• [Task description]
Although the records contain pictures, repeat only the text of every line exactly.

**** Records ****

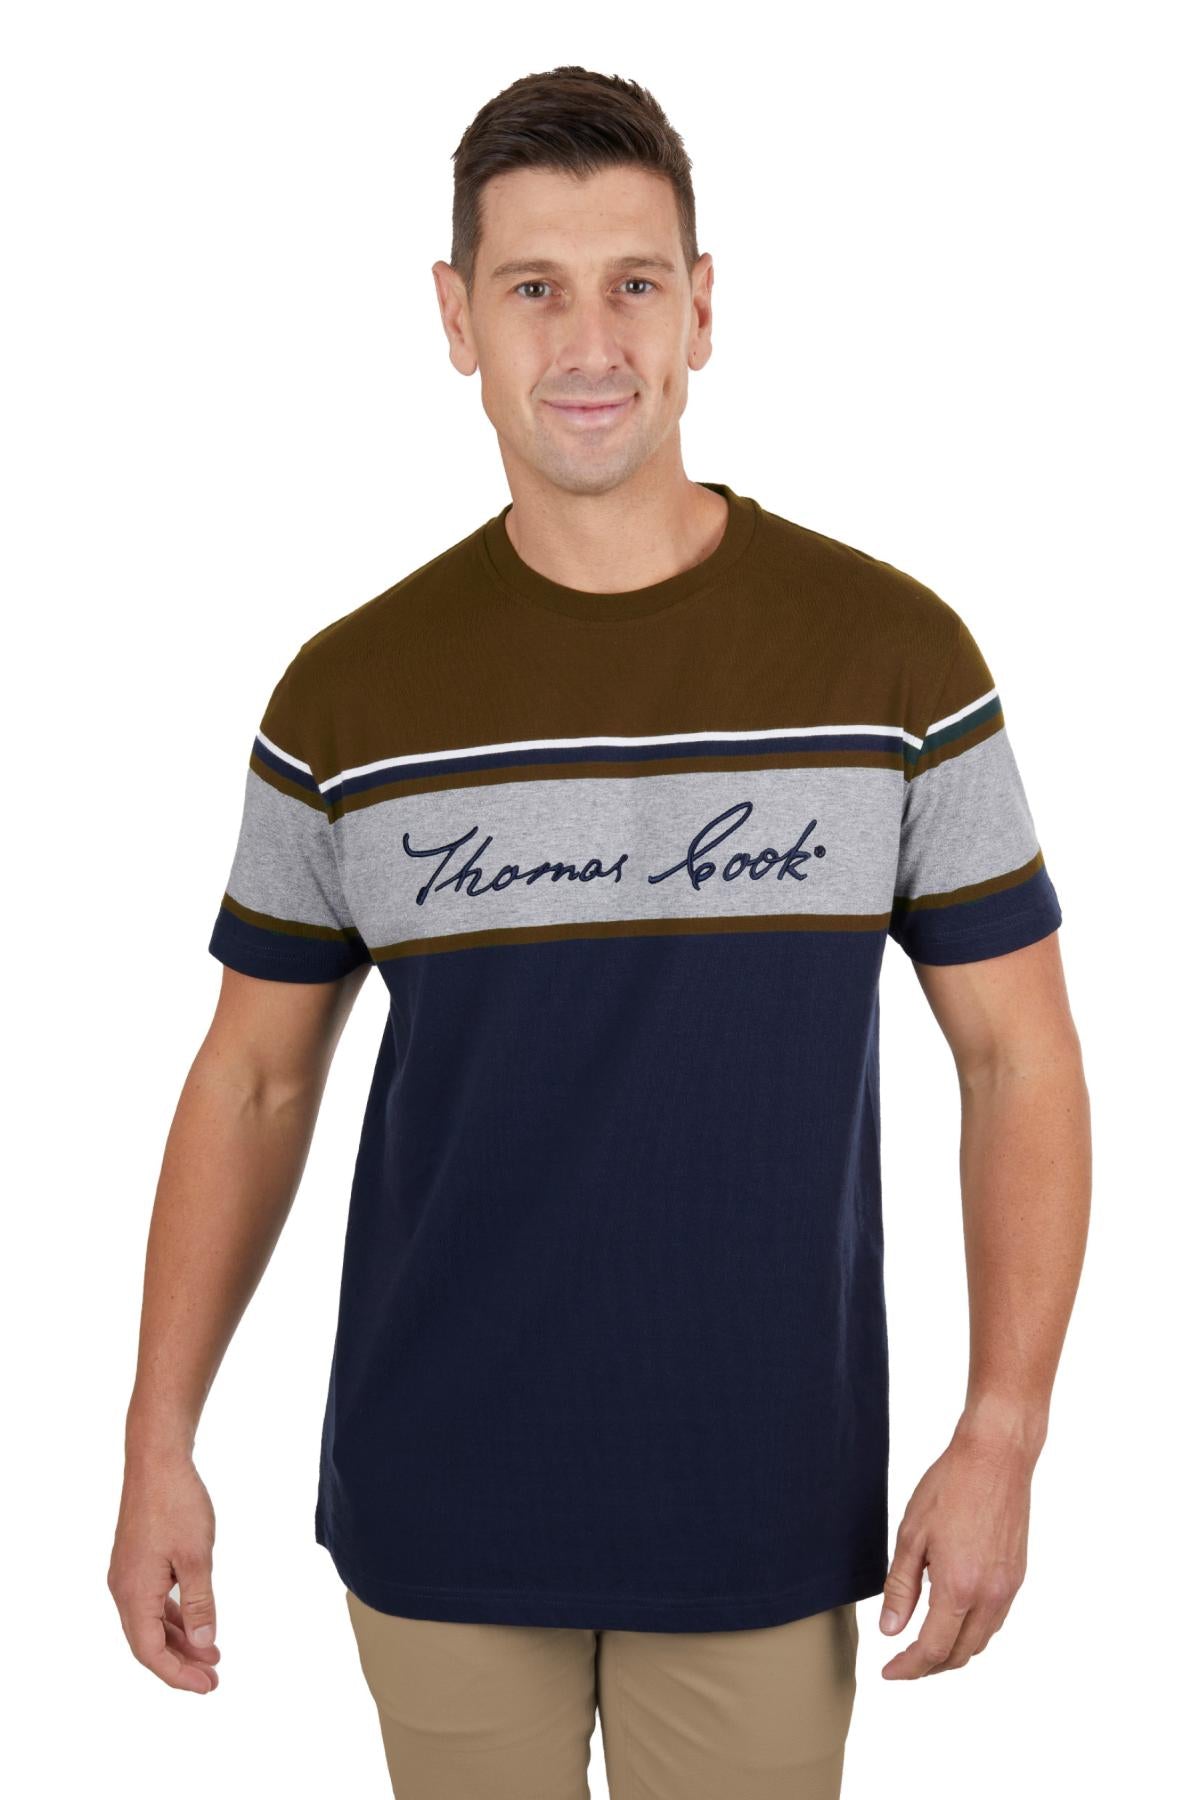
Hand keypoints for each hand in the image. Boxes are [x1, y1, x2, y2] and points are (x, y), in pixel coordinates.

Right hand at [107, 1451, 220, 1692]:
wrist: (157, 1461)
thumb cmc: (177, 1504)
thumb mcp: (197, 1557)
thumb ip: (200, 1602)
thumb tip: (205, 1642)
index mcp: (133, 1594)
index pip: (150, 1652)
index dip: (178, 1674)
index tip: (208, 1685)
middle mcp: (124, 1589)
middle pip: (148, 1642)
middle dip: (181, 1663)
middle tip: (214, 1678)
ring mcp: (128, 1575)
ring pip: (151, 1622)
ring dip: (180, 1640)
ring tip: (212, 1654)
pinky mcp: (137, 1561)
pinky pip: (153, 1601)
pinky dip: (174, 1616)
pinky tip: (196, 1620)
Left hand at [878, 1421, 1031, 1677]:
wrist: (996, 1457)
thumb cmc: (951, 1487)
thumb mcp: (912, 1534)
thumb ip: (901, 1587)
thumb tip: (891, 1630)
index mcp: (959, 1588)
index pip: (933, 1649)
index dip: (909, 1668)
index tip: (889, 1672)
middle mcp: (989, 1596)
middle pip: (960, 1654)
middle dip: (929, 1667)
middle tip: (903, 1664)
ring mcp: (1008, 1588)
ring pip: (981, 1641)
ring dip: (953, 1652)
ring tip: (924, 1646)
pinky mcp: (1017, 1576)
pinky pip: (995, 1620)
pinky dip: (972, 1632)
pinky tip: (953, 1619)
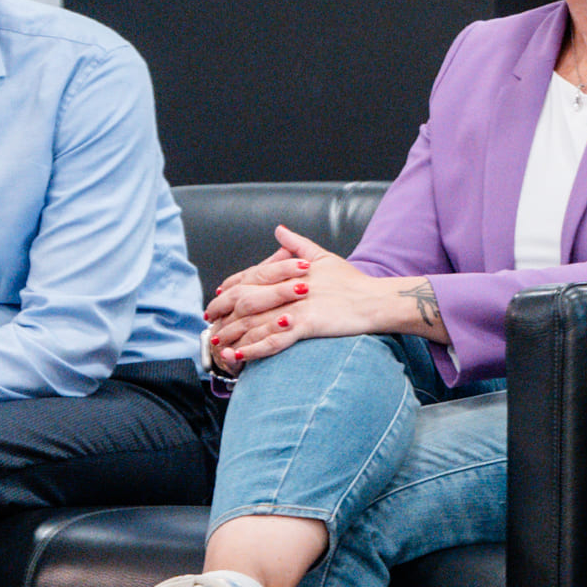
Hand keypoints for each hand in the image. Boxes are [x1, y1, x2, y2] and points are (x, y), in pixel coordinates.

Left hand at [214, 226, 430, 370]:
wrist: (376, 299)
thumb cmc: (352, 281)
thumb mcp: (323, 257)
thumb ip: (297, 244)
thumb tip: (279, 229)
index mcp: (288, 271)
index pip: (249, 278)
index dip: (229, 289)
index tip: (217, 298)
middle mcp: (287, 288)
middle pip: (244, 301)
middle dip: (223, 314)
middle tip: (211, 325)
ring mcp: (295, 307)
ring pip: (253, 322)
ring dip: (232, 336)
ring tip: (218, 346)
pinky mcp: (306, 325)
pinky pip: (273, 340)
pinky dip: (253, 349)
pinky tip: (239, 357)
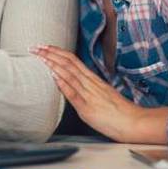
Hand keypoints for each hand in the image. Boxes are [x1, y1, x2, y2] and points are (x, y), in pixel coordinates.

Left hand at [31, 45, 167, 143]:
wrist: (132, 122)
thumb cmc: (118, 111)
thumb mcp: (101, 94)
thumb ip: (87, 88)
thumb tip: (72, 84)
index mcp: (93, 79)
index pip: (72, 60)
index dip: (57, 52)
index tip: (44, 47)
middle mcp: (90, 83)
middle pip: (68, 63)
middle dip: (50, 53)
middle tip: (35, 47)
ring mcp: (88, 94)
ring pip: (69, 73)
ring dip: (52, 64)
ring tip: (39, 56)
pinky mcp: (87, 107)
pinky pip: (73, 93)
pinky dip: (63, 83)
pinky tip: (53, 75)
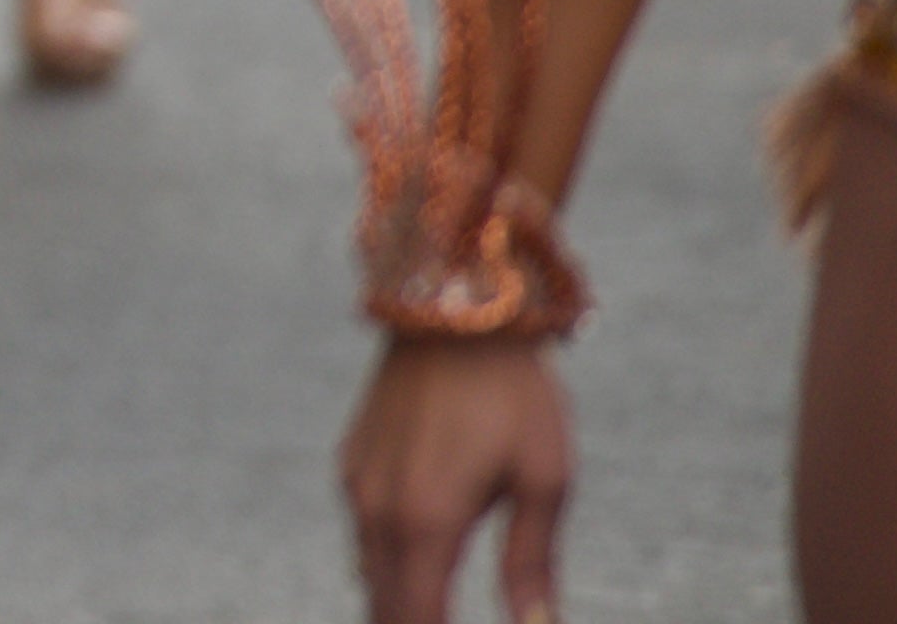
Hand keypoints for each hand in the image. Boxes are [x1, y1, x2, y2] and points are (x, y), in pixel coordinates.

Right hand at [342, 333, 570, 623]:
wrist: (453, 304)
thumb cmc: (513, 392)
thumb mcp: (543, 479)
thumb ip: (531, 564)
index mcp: (427, 521)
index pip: (418, 622)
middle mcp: (378, 509)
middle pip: (384, 611)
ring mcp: (358, 484)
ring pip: (369, 577)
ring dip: (397, 608)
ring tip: (433, 614)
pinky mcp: (353, 462)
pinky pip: (363, 538)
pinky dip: (386, 570)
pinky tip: (417, 572)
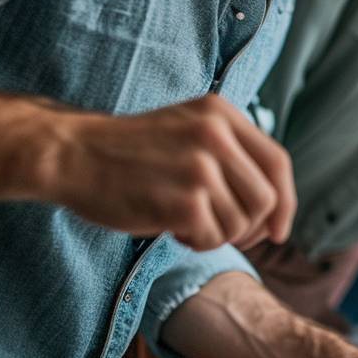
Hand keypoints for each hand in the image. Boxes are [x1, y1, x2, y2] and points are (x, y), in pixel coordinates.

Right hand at [46, 94, 295, 249]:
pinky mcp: (183, 200)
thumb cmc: (129, 153)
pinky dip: (198, 243)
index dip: (286, 201)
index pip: (278, 162)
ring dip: (218, 236)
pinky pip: (214, 237)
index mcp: (222, 114)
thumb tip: (275, 207)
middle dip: (251, 228)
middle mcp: (216, 135)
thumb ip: (229, 152)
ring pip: (241, 222)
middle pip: (266, 199)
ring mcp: (200, 167)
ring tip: (188, 226)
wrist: (71, 154)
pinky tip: (175, 232)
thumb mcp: (187, 129)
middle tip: (222, 235)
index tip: (279, 230)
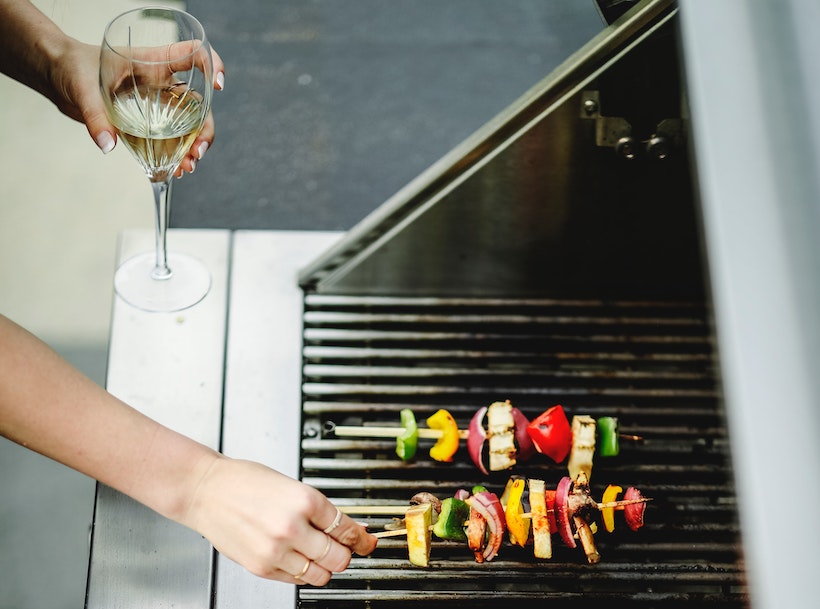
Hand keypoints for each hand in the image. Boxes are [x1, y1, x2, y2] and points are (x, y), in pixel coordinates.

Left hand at [48, 36, 224, 174]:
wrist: (57, 78)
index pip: (193, 55)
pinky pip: (169, 140)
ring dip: (193, 147)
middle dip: (204, 128)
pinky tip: (176, 170)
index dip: (212, 64)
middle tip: (198, 151)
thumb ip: (95, 115)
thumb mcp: (82, 87)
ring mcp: (157, 104)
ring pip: (188, 126)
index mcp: (154, 62)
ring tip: (188, 167)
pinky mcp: (146, 123)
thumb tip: (108, 144)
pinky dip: (176, 156)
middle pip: (198, 103)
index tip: (218, 84)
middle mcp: (162, 83)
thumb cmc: (71, 66)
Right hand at [182, 456, 377, 585]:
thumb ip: (320, 510)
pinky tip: (298, 557)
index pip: (347, 528)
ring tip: (319, 553)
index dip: (361, 537)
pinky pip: (297, 579)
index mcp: (305, 499)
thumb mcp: (291, 486)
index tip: (366, 541)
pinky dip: (304, 572)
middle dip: (346, 554)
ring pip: (321, 574)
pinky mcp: (262, 567)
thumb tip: (348, 529)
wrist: (206, 491)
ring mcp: (277, 550)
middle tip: (345, 548)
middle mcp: (293, 527)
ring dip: (326, 566)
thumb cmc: (245, 482)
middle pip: (340, 557)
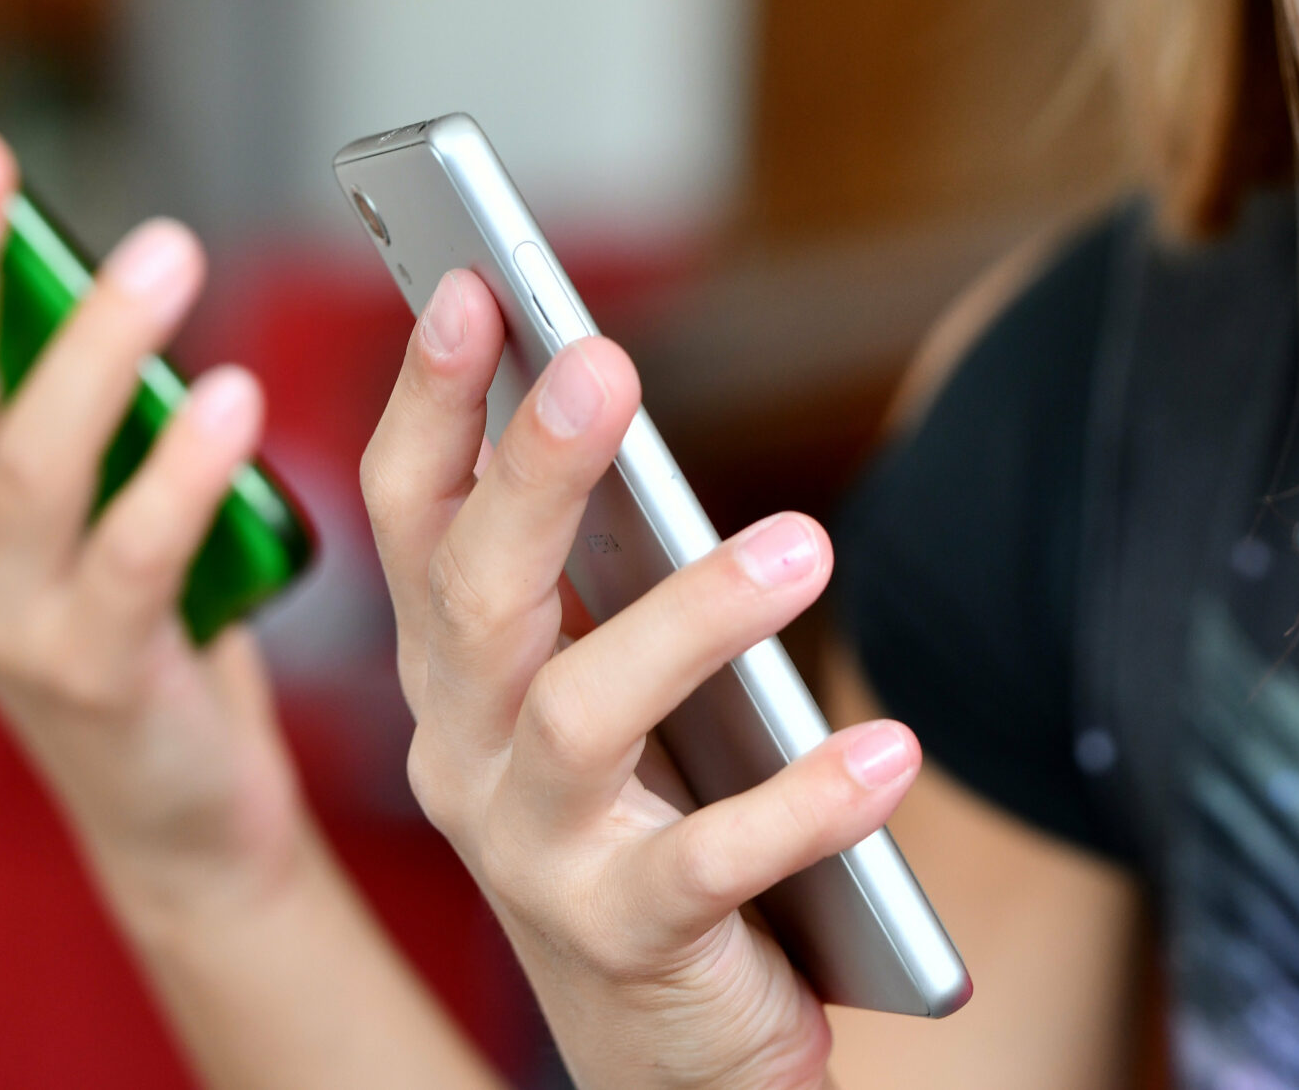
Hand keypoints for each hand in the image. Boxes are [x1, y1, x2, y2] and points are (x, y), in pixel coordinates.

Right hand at [0, 102, 313, 924]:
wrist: (170, 803)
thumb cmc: (125, 611)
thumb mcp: (60, 489)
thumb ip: (42, 386)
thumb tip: (60, 238)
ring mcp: (5, 616)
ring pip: (29, 461)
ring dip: (99, 347)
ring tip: (167, 251)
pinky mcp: (98, 671)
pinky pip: (135, 556)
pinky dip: (182, 471)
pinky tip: (234, 398)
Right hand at [360, 269, 923, 1089]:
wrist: (658, 1047)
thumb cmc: (636, 819)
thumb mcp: (590, 686)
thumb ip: (585, 563)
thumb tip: (590, 376)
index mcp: (453, 673)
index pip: (411, 519)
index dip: (429, 402)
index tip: (474, 284)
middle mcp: (463, 754)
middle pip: (474, 596)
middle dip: (528, 474)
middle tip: (599, 364)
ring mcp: (534, 856)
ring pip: (579, 718)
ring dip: (688, 620)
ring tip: (802, 545)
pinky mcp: (629, 941)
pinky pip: (710, 866)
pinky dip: (801, 805)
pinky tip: (887, 752)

****

• [Reply]
Hand keypoints for each hand in the image. Boxes are [x1, y1, x2, y2] and points are (x, y), in pixel coordinates.

Right hand at [107, 1451, 220, 1692]:
wrist: (157, 1461)
thumb cmc: (177, 1504)
thumb mcp: (197, 1557)
thumb ip: (200, 1602)
thumb tip: (205, 1642)
index mcp: (133, 1594)
index pip: (150, 1652)
index dip: (178, 1674)
index tip: (208, 1685)
middle mcp: (124, 1589)
middle pip: (148, 1642)
middle dip: (181, 1663)
middle tip: (214, 1678)
ring mcp: (128, 1575)
ring pip: (151, 1622)
ring dip: (180, 1640)
ring tip: (212, 1654)
pinky mcp: (137, 1561)
pinky pip: (153, 1601)
pinky dip: (174, 1616)
pinky tip: (196, 1620)
Left hand at [878, 1421, 1031, 1677]:
wrist: (996, 1457)
thumb cmc: (951, 1487)
thumb mcp: (912, 1534)
thumb ip: (901, 1587)
thumb tip: (891, 1630)
index mcp: (959, 1588)
index pip: (933, 1649)
index dip: (909, 1668)
index tip: (889, 1672)
middle mcp: (989, 1596)
middle pip: (960, 1654)
middle dip: (929, 1667)
middle tip: (903, 1664)
ring mcp: (1008, 1588)
ring pip: (981, 1641)
ring dip: (953, 1652)
ring tip: (924, 1646)
pinky mcp: (1017, 1576)
pinky pip: (995, 1620)
pinky dip: (972, 1632)
pinky tip: (953, 1619)
Hand keypoints for each hand in the image. Boxes are [x1, y1, x2, y2] and points are (x, y), in pixel coordinates.

Left hand at [214, 226, 430, 370]:
wrist: (376, 299)
thumb cmc: (352, 281)
thumb mcp: (323, 257)
thumb ip: (297, 244)
thumb tip: (279, 229)
index mcp: (288, 271)
index pip: (249, 278)
index dip: (229, 289)
index tip: (217, 298)
middle mcp: (287, 288)
middle pip: (244, 301)
middle dip: (223, 314)
middle tip: (211, 325)
ring mcp: (295, 307)
ring pip: (253, 322)
ring dip: (232, 336)
ring tip: (218, 346)
pinky mcp: (306, 325)
pinky pip: (273, 340)
pinky dip: (253, 349)
pinky tip: (239, 357)
Hand keypoints for each hand in the image. Boxes are [x1, y1, x2, y2] and points are (x, y), in pixel coordinates.

Left hand at [31, 45, 167, 143]:
wrist: (132, 122)
thumb cmc: (118, 111)
thumb mcp: (101, 94)
thumb ip: (87, 88)
thumb tip: (72, 84)
index mcp: (93, 79)
index pip: (72, 60)
index dip: (57, 52)
index tip: (44, 47)
middle mcp: (90, 83)
middle pip: (68, 63)
middle dip: (50, 53)
middle tip: (35, 47)
ring mcp: (88, 94)
ring pip: (69, 73)
ring dip: (52, 64)
ring tip: (39, 56)
pinky mcp: (87, 107)
pinky pip: (73, 93)
pinky dip: (63, 83)
pinky tip: (53, 75)
Hand keypoints for each hand in the image. Boxes are [x1, y1, x2, y2] and points are (x, y), in pixel coordinates.

Right hand at [342, 333, 570, 623]:
wrist: (453, 304)
thumb cmc: (513, 392)
thumb mcp: (543, 479)
thumb ip: (531, 564)
index mcp: (427, 521)
index pip: (418, 622)
middle mcp: (378, 509)
middle pip: (384, 611)
ring mcp: (358, 484)
ring pip: (369, 577)
ring dip: (397, 608)
ring tip: (433, 614)
pinky mcp: (353, 462)
pinky pip: (363, 538)
pinky dip: (386, 570)
pinky tip: (417, 572)
Hand keypoints for each hand in the image. Boxes are [x1, y1, x2, y2] and points are (x, y), in pixel coordinates.

Right hand at [46, 94, 295, 249]:
pinky mcp: (183, 200)
thumb cmc: (129, 153)
pinky dip: (198, 243)
index dip: (286, 201)
index pip: (278, 162)
ring dip: (218, 236)
pinky pip: (214, 237)
index mcp: (222, 114)
thumb tip: (275, 207)
middle dip: (251, 228)
middle mcp: (216, 135)
thumb ip: (229, 152)
ring pip: (241, 222)
middle pip: (266, 199)
ring mcp: (200, 167)
ring tip: (188, 226)
wrist: (71, 154)
pinky tip: (175, 232)
thumb mcp: (187, 129)
middle tip: (222, 235)
index tip: (279, 230)
Hand keypoints for each hand in the image. Boxes are [x1, y1, x2, y2] and points are (x, y), in pixel coordinates.

Left hand at [48, 36, 224, 174]:
wrist: (57, 78)
index pip: (193, 55)
pinky pip: (169, 140)
ring dip: (193, 147)
middle dip: (204, 128)
pinky tip: (176, 170)
index dip: (212, 64)
middle tip: (198, 151)
thumb ip: (95, 115)
thumb mcp: (82, 87)
ring mcp: (157, 104)
ring pip: (188, 126)
index mcp: (154, 62)
ring tip: (188, 167)
pinky mcp: (146, 123)
thumb tip: (108, 144)
pinky dip: (176, 156)
middle pip: (198, 103)
index tip: (218, 84)
middle mcp: (162, 83)
thumb cmc: (71, 66)
Right hand at [182, 456, 377, 585]:
thumb ip: (320, 510)
pinky tip: (298, 557)
index pip: (347, 528)
ring tip: (319, 553)
index dip: (361, 537)
pinky pip: (297, 579)
index mcp: (305, 499)
thumb mcp: (291, 486)
index tip: (366, 541)
pinky dip: (304, 572)
middle dip: (346, 554)
ring pip: (321, 574)
pinky mcp: (262, 567)
thumb tip: (348, 529)
wrist: (206, 491)
ring mcp: (277, 550)
middle tip: (345, 548)
middle mcp: (293, 527)
ring dip: (326, 566)
thumb cmc: (245, 482)
middle pip: (340, 557)
Hand keypoints for each hand in the image. Boxes are [x1, y1, x2, y2] and points are (x, y), in pixel coordinates.

Right hand at [0, 102, 313, 924]:
wrist: (170, 803)
thumb cmc: (125, 611)
thumb mcp: (60, 489)
thumb ip: (42, 386)
thumb tip: (60, 238)
ring mcp: (5, 616)
ring pip: (29, 461)
ring dip: (99, 347)
ring tip: (167, 251)
pinky mcp: (98, 671)
pinky pip: (135, 556)
pinky dip: (182, 471)
pinky tip: (234, 398)
Right hand at [360, 269, 923, 1089]:
wrist: (658, 1047)
thumb cmc: (636, 819)
thumb mcp: (590, 686)
thumb ip: (585, 563)
thumb tip: (590, 376)
index mcp: (453, 673)
index pip: (411, 519)
index dip: (429, 402)
index tip: (474, 284)
middle mcp: (463, 754)
middle pip: (474, 596)
middle dip: (528, 474)
middle tip: (599, 364)
ring mcp: (534, 856)
ring pip: (579, 718)
ring dip: (688, 620)
ring tip: (802, 545)
pinky mcp: (629, 941)
pinky pip: (710, 866)
pinky dip: (801, 805)
pinky tip: (887, 752)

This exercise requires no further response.